▶ [WHAT IS BEING ASKED]: Every line that holds the word "elbow" needs to be copied from the data below.

▶ [GIVEN ENTRIES]:
══════════

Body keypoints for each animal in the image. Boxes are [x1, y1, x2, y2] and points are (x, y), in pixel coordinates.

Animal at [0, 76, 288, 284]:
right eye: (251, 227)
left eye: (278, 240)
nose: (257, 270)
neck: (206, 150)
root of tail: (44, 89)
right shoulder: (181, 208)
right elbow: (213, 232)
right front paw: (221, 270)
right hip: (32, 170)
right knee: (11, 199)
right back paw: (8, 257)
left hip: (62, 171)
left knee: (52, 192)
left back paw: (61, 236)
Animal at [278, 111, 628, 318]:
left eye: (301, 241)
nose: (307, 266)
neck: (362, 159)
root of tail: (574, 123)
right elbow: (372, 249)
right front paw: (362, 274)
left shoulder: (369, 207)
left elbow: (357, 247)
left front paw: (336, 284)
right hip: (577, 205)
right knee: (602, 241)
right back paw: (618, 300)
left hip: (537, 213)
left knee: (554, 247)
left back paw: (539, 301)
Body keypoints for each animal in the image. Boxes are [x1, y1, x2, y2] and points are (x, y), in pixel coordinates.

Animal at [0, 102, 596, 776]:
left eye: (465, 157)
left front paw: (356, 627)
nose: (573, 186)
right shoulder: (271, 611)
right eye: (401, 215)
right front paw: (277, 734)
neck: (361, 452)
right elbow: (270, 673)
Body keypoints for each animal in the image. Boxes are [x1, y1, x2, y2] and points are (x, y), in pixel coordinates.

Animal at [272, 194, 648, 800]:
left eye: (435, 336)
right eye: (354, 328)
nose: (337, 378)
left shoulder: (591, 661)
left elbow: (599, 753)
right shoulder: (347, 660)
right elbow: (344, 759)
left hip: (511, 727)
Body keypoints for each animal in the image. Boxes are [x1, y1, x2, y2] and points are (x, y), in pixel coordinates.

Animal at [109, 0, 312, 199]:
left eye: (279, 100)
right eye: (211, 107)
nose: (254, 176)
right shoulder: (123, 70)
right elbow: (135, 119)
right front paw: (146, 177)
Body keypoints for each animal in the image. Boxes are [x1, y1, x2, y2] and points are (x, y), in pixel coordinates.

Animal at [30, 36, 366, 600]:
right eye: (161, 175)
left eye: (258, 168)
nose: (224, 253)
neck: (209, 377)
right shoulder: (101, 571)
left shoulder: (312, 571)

══════════

▶ [ANSWER FOR THIS EXERCISE]:
right elbow: (213, 232)
right elbow: (372, 249)
left elbow: (357, 247)
right elbow: (270, 673)
left elbow: (599, 753)
right elbow: (344, 759)
right elbow: (135, 119)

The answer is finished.